Ceci est la relation fidèle de ce que j’ai vu et entendu.
Ce matin–là, j’apprends qu’une manifestation pacifique est prévue en début
d’après midi à Alger avec, pour objectif : tâcher de libérer la population
de Bab el Oued assiégée et meurtrie par la féroce répression de ceux qui ne
nous aiment pas.
Des amis très chers habitent ce quartier : je décide donc de m’y rendre dans
l’espoir de contribuer à desserrer ce blocus inhumain.
J’emprunte un cyclomoteur à un camarade du village, Saint Ferdinand, et file
vers Alger à 24 kilomètres de là.
Premier tableau : le barrage des paras, rue Michelet
Je trouve à stationner, place de l’Agha et me rends à pied rue Michelet, là
où les premiers manifestants se rassemblent, à vingt mètres au-delà d’un
barrage de parachutistes « bérets rouges ».
Ils sont une trentaine de paras, l’effectif d’une section de combat, et un
capitaine est à leur tête. Ils ont barré la rue et les trottoirs en
installant, en travers et à « touche - pare-chocs », deux GMC et deux jeeps.
A cet endroit, côté « manif », ce sont les anciens combattants qui se
rassemblent pour former la tête du cortège : ils déploient leurs drapeaux et
disposent leurs décorations bien apparentes et quelques uns arborent aussi
les couvre-chefs chamarrés des régiments dans lesquels ils ont servi pour la
défense de la Patrie.
A l’heure dite, la foule s’ébranle vers la Grande Poste ; les paras, au
coude à coude, font bloc en avant de leurs véhicules ; le capitaine s’avance
vers nous agitant les bras pour réclamer le silence : « J’ai l’ordre de vous
empêcher de passer ! »
Quelques secondes s’écoulent et c’est alors qu’un ancien combattant s’avance
seul vers l’officier para ; il porte son vieil uniforme, c’est un colonel,
sa poitrine est constellée de dizaines de décorations, son visage est orné
d’une barbe formidable, il se déplace à l’aide de béquilles : il a été
amputé d’une jambe après avoir été blessé sur quelque champ de bataille.

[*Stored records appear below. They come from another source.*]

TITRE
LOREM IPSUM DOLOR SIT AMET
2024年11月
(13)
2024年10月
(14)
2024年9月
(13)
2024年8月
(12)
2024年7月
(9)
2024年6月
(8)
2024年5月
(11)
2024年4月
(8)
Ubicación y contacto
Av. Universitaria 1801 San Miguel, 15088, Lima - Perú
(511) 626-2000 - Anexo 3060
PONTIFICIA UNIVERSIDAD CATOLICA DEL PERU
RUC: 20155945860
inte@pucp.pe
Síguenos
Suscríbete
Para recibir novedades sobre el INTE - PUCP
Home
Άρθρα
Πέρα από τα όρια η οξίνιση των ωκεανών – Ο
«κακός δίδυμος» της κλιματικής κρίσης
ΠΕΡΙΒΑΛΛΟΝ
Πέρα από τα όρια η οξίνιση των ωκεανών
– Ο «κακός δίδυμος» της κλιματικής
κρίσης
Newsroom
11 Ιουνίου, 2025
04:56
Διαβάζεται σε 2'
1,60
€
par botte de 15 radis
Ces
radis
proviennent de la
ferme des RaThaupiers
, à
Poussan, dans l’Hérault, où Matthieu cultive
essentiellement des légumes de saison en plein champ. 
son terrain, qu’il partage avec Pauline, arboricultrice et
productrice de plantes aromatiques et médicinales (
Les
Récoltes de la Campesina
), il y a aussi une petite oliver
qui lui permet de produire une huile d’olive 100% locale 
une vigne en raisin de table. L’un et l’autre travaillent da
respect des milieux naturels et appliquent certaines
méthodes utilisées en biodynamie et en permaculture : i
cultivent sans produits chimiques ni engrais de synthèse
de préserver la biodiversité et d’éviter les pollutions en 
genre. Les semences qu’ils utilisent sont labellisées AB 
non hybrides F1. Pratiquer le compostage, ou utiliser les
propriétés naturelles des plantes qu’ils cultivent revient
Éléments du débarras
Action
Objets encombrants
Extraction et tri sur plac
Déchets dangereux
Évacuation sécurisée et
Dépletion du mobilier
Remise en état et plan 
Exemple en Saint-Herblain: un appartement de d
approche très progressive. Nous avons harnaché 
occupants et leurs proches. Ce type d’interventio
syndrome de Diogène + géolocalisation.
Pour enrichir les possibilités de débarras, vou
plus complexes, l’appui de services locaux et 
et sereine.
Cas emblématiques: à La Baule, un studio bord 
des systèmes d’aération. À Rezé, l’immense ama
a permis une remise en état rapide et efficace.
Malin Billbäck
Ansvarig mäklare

Le capitaine salue son ancien, porteur de la Légion d’Honneur et ce dernier,
campé à un mètre, répond à son salut et s’adresse à lui d’une voix forte :
« C’est toi qui vas m’empêcher de passer, mon petit ? »
L’officier para est pétrifié, décontenancé par ces paroles et l’attitude à
la fois digne et intrépide de son ancien ; au bout de quelques secondes
d’extrême tension, submergé par l’émotion, ce baroudeur éclate en sanglots :
il se tourne vers ses hommes, leur fait signe de s’écarter et il se retire
lui-même, l’air navré et comme terrassé par le destin : je me souviens avoir
eu de la peine pour lui.
Le chemin est libre : ce premier obstacle franchi, drapeaux en tête, nous
reprenons notre marche en avant.
Deuxième tableau : le Plateau des Glières, un deuxième barrage, le
contournement, le regroupement.
Je me trouve juste derrière les deux à trois rangées d’anciens combattants
qui, sur toute la largeur de la rue, constituent le front de la manif.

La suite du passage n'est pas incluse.